Metro Vancouver’s housing affordability metrics saw some slight improvements, although analysts are still describing conditions as “dreadful.”
At the same time, it appears that the negative resale market conditions responsible for the recent small boost in affordability have finally reached the “cyclical bottom.”
RBC Economic Research’s June report indicates the share of household income required to cover home ownership costs in the region reached 82% in the first quarter of 2019 — down 1.9% from the previous quarter, and a drop of 5.1% from a year ago.
“It’s been a rough couple of years for the Vancouver-area market but it looks like resale activity finally ended its lengthy and steep slide this spring,” reads the report.
“Not that we expect a sharp snapback anytime soon. Affordability remains in crisis and this will continue to weigh heavily on homebuyer demand for the foreseeable future. Progress on addressing this crisis has been modest to date—yet notable.”

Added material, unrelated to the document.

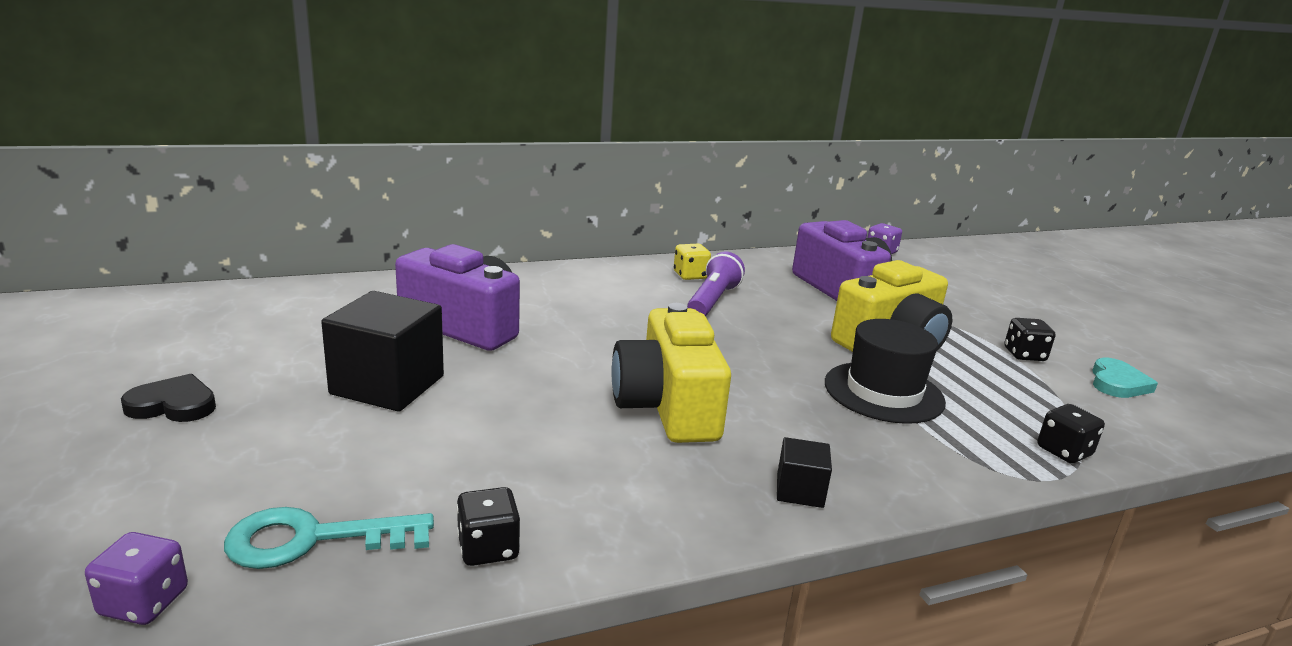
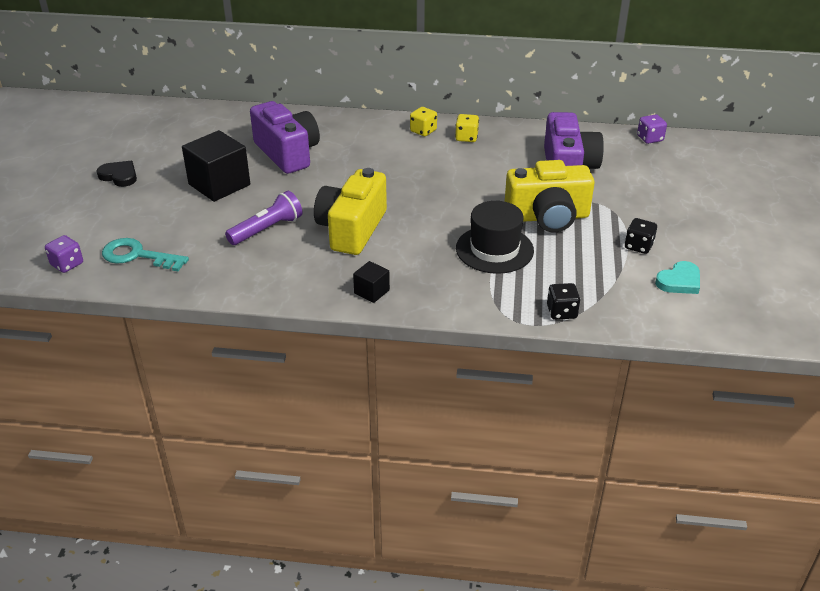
camera: 30 degrees right, 15 degrees up
(488, 548) = (202, 278): black dice -> none
(629, 275) = (423, 131): none -> yellow dice
(712, 301) = (459, 161): purple flashlight -> purple flashlight (267, 229)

These findings are based on a 25% downpayment, and a 25-year mortgage loan at a five-year fixed rate.
It means only roughly 13% of families — one in eight families — in Metro Vancouver are earning the income necessary to manage home ownership costs. In contrast, both Greater Toronto and Victoria have a one-in-five families ratio.

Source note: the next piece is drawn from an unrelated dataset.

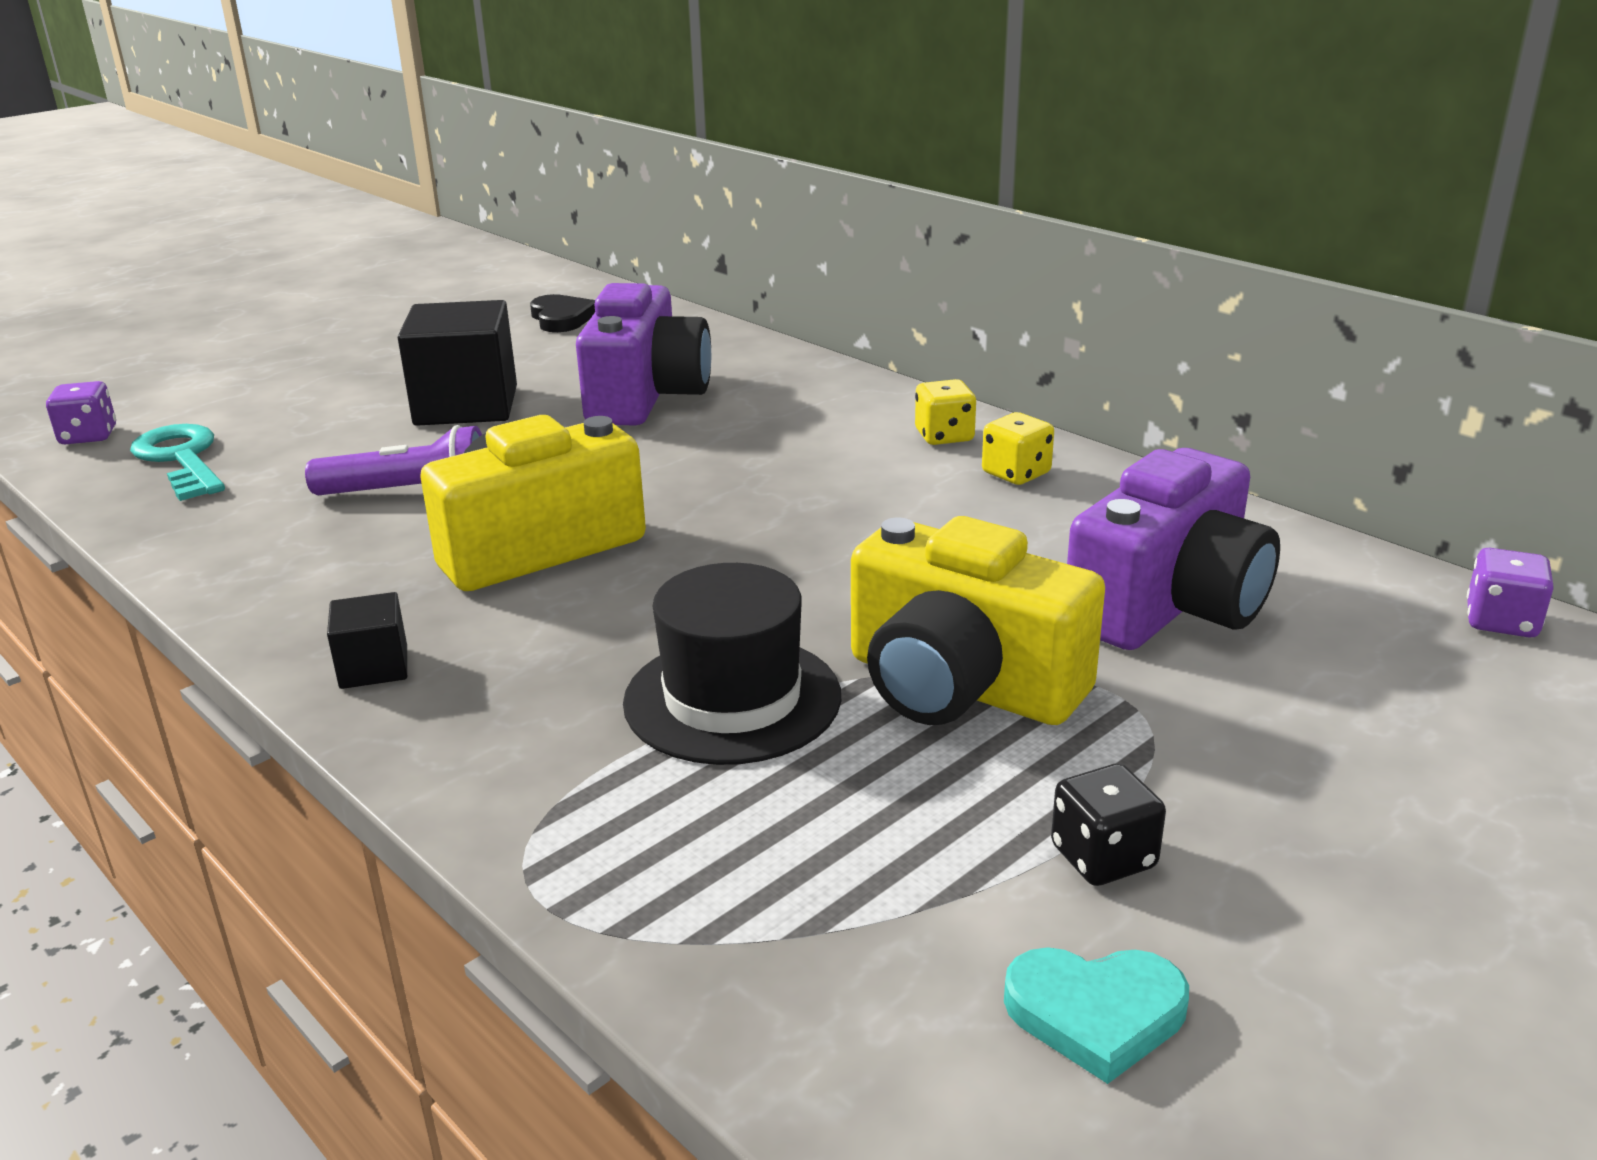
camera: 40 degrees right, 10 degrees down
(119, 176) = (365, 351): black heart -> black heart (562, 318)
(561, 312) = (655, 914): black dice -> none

However, for families in Metro Vancouver, a condominium apartment provides greater affordability, with one quarter able to cover condo ownership costs.

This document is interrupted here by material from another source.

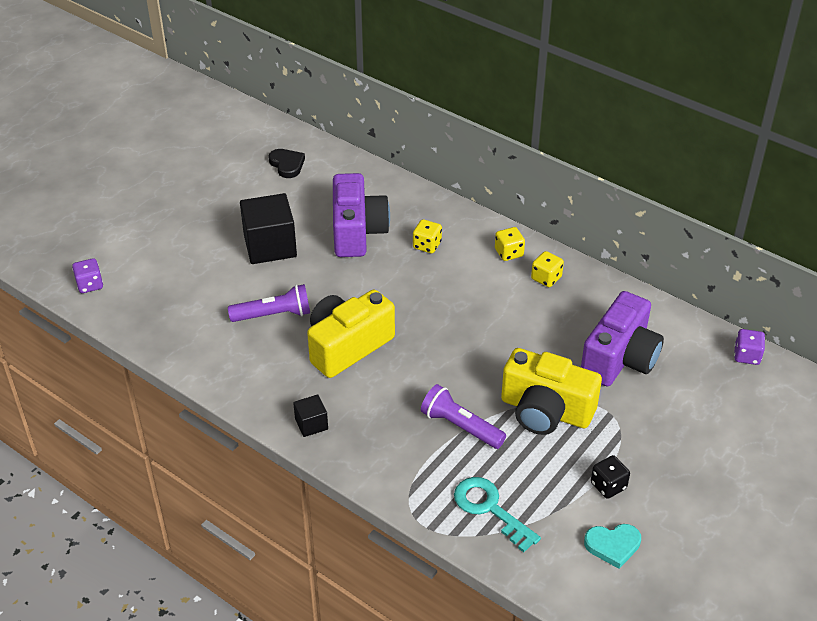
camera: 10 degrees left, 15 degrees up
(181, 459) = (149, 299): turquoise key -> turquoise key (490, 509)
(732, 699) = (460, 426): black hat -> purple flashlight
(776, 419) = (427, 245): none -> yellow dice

“Policy-makers will be encouraged by the fact that some progress is being made at repairing home ownership affordability in Canada. After all, tackling affordability crises in Vancouver and Toronto is one of their top priorities,” continued the report.
“Policy-engineered market downturns have succeeded at reversing some of the earlier massive affordability losses in Vancouver and stabilizing the situation in Toronto—though neither market is close to levels that ordinary Canadian households can afford.”